Used contact lenses harbor a diverse microbial community that includes commensal, environmental and pathogenic bacteria.  In a recent study, 75% of analyzed lotrafilcon A contact lenses that were worn for about 30 days contained organisms of the conjunctival, skin and ocular surface microbiome that had adhered. Organism diversity of the lens-adherent microbiome showed a significant increase in the lenses treated with polyhexamethylene biguanide-preserved multipurpose solution compared with peroxide solution.

The study assessed the microbiome adherence to contact lenses from 42 participants and identified 19 phyla and 167 genera of bacteria communities associated with use of lens care solutions. Proteobacteria was the most abundant phyla, followed by Firmicutes and Actinobacteria. The most abundant bacterial genera (>1% abundance) were Ralstonia, Enterococcus, Streptococcus, Halomonas, Corynebacterium, Staphylococcus, Acinetobacter, Shewanella, Rhodococcus and Cobetia.

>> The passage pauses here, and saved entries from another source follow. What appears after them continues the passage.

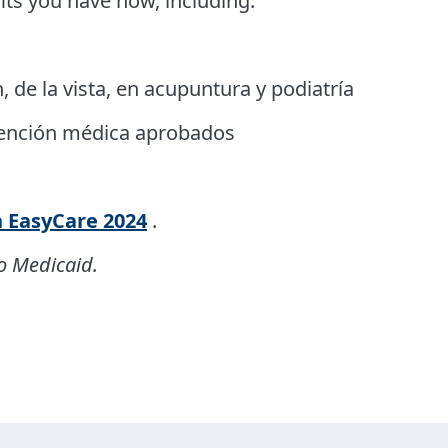
its you have now, including:
, de la vista, en acupuntura y podiatría
 atención médica aprobados
h EasyCare 2024
.
 o Medicaid.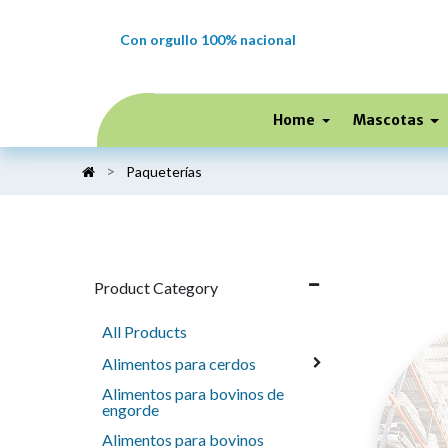
Con orgullo 100% nacional
Home
Mascotas
Paqueterías
Product Category
All Products
Alimentos para cerdos
Alimentos para bovinos de
engorde
Alimentos para bovinos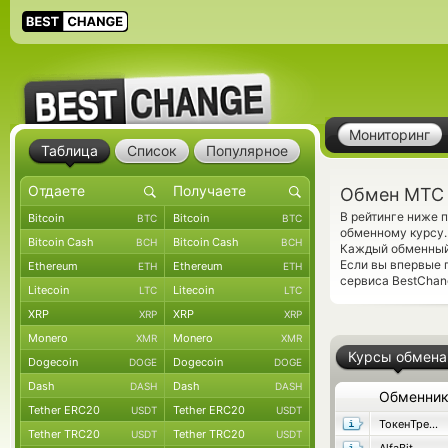
Мониторинг
Таблица
Список
Популярное
Обмен МТС Б
В рейтинге ниже
Bitcoin
Bitcoin
BTC
BTC
обменному курсу.
Bitcoin Cash
Bitcoin Cash
BCH
BCH
Каждый обменный 
Если вы впервые 
Ethereum
Ethereum
ETH
ETH
сервиса BestChan
Litecoin
Litecoin
LTC
LTC
XRP
XRP
XRP
XRP
Monero
Monero
XMR
XMR
Курсы обмена
Dogecoin
Dogecoin
DOGE
DOGE
Dash
Dash
DASH
DASH
Обменни
Tether ERC20
Tether ERC20
USDT
USDT
ТокенТрейд
Tether TRC20
Tether TRC20
USDT
USDT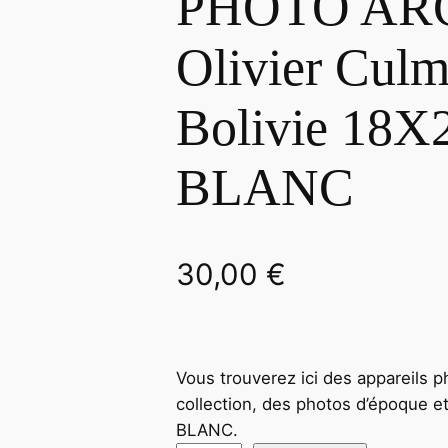
PHOTO ARG
Olivier Culm
Bolivie 18
BLANC
30,00
€
Vous trouverez ici des appareils p
collection, des photos d’époque 
BLANC.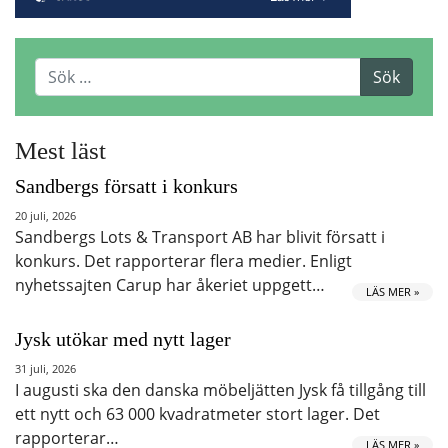
Mest läst
Sandbergs försatt i konkurs
20 juli, 2026
Sandbergs Lots & Transport AB har blivit försatt i
konkurs. Det rapporterar flera medier. Enligt
nyhetssajten Carup har åkeriet uppgett…
LÄS MER »
Jysk utökar med nytt lager
31 juli, 2026
I augusti ska den danska möbeljätten Jysk få tillgång till
ett nytt och 63 000 kvadratmeter stort lager. Det
rapporterar…
LÄS MER »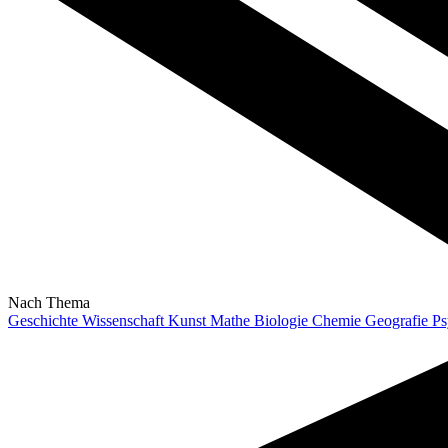
Nach Thema
Geschichte
Wissenschaft
Kunst
Mathe
Biologie
Chemie
Geografie
Ps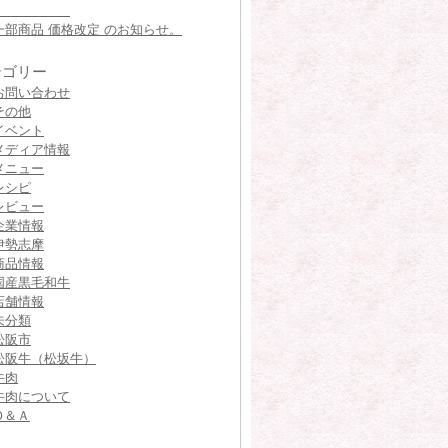
一部商品 価格改定 のお知らせ。
テゴリー
お問い合わせ
その他
イベント
メディア情報
メニュー
レシピ
レビュー
企業情報
伊勢志摩
商品情報
国産黒毛和牛
店舗情報
未分類
松阪市
松阪牛（松坂牛）
牛肉
牛肉について
Ｑ＆Ａ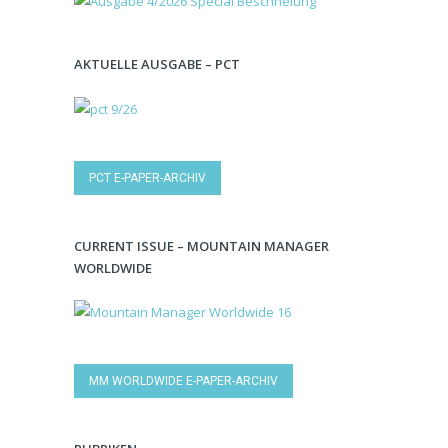
AKTUELLE AUSGABE – PCT
PCT E-PAPER-ARCHIV
CURRENT ISSUE – MOUNTAIN MANAGER
WORLDWIDE
MM WORLDWIDE E-PAPER-ARCHIV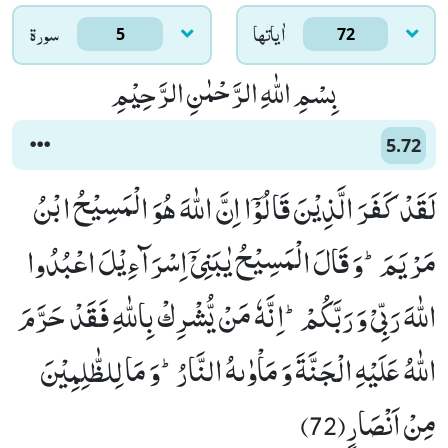
اٰياتها
سورۃ
5
72
بِسْمِ اللّٰهِ الرَّحْمٰنِ الرَّحِیْمِ
5.72
لَقَدْ كَفَرَ الَّذِیْنَ قَالُوْۤا اِنَّ اللّٰهَ هُوَ الْمَسِیْحُ ابْنُ
مَرْیَمَؕ-وَ قَالَ الْمَسِیْحُ یٰبَنِیْۤ اِسْرَآءِیْلَ اعْبُدُوا
اللّٰهَ رَبِّیْ وَ رَبَّكُمْؕ-اِنَّهٗ مَنْ یُّشْرِكْ بِاللّٰهِ فَقَدْ حَرَّمَ
اللّٰهُ عَلَیْهِ الْجَنَّةَ وَ مَاْوٰىهُ النَّارُؕ-وَ مَا لِلظّٰلِمِیْنَ
مِنْ اَنْصَارٍ(72)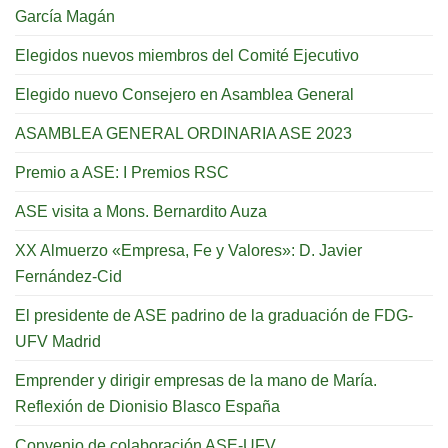
García Magán
Elegidos nuevos miembros del Comité Ejecutivo
Elegido nuevo Consejero en Asamblea General
ASAMBLEA GENERAL ORDINARIA ASE 2023
Premio a ASE: I Premios RSC
ASE visita a Mons. Bernardito Auza
XX Almuerzo «Empresa, Fe y Valores»: D. Javier
Fernández-Cid
El presidente de ASE padrino de la graduación de FDG-
UFV Madrid
Emprender y dirigir empresas de la mano de María.
Reflexión de Dionisio Blasco España
Convenio de colaboración ASE-UFV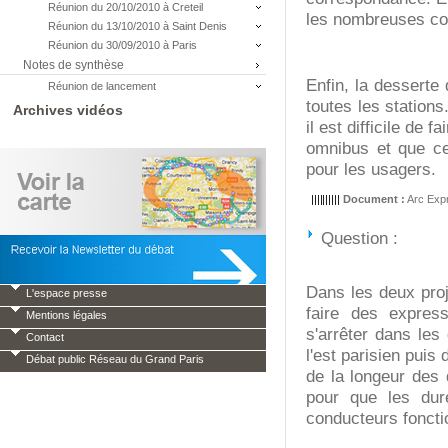
Réunion du 20/10/2010 à Creteil
les nombreuses cor
Réunion du 13/10/2010 à Saint Denis
Réunion du 30/09/2010 à Paris
Notes de synthèse
Enfin, la desserte
Réunion de lancement
toutes les station
Archives vidéos
il est difficile de
omnibus et que cel
pour les usagers.
Document :
Arc Expr
Question :
Dans les deux proje
L'espace presse
faire des expres
Mentions légales
s'arrêter dans les
Contact
l'est parisien puis
Débat public Réseau du Grand Paris
de la longeur des
pour que les dur
conducteurs foncti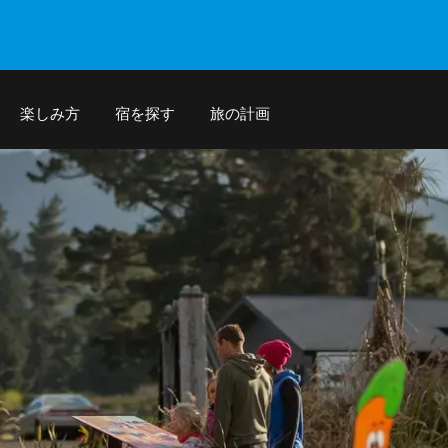
楽しみ方
宿を探す
旅の計画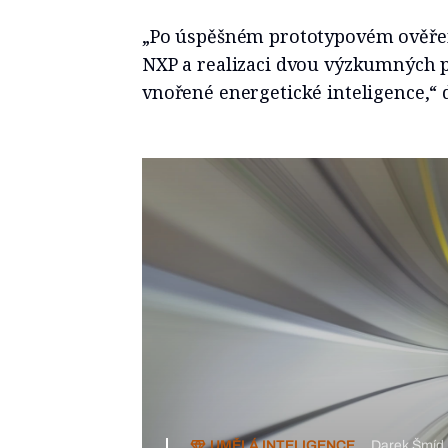
„Po úspěšném prototypovém ověřen
NXP a realizaci dvou výzkumných pr
vnořené energetické inteligence,“ 
Darek Šmíd
min
UMĚLÁ INTELIGENCE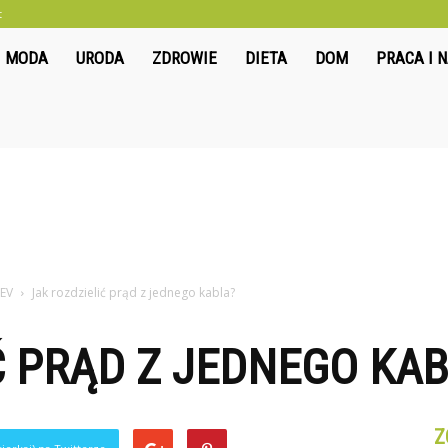
t
liwkowo.pl
MODA
URODA
ZDROWIE
DIETA
DOM
PRACA I 
 EV
Jak rozdzielić prąd z jednego kabla?
Ć PRĄD Z JEDNEGO KA
Z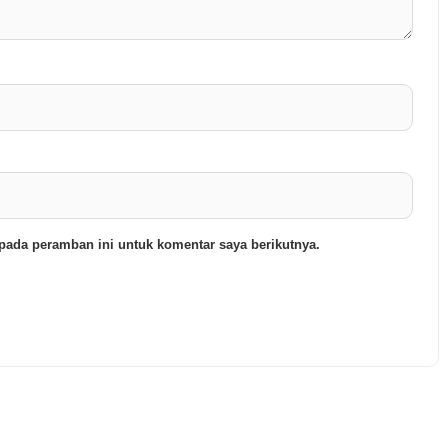
pada peramban ini untuk komentar saya berikutnya.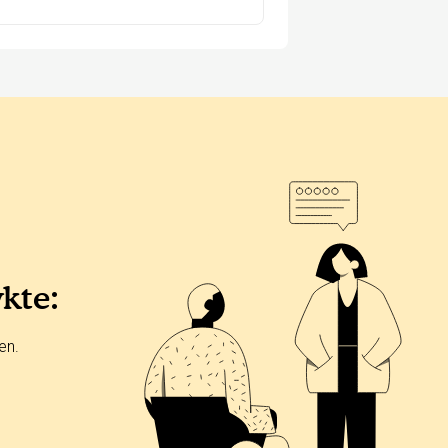
ykte:
en.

The researchers suggest that the differences in diversity and abundance in the treated lens groups likely reflects the differences in antimicrobial activity of the two types of lens cleaning solutions. They also surmise that the difference in the design and material of lens storage cases and excipients from storage solutions as well as niche-specific competition between the microbes may also account for differences in biodiversity on stored lenses. Nevertheless, the researchers believe that future research must investigate the clinical relevance of these bacterial communities and the differences in bioburden they detected.

Retuerto MA, Szczotka-Flynn L, Mukherjee PK, et al. Diversity of ocular surface bacterial microbiome adherent to worn contact lenses and bacterial communities associated with care solution use. Eye Contact Lens. February 1, 2019. [Epub ahead of print].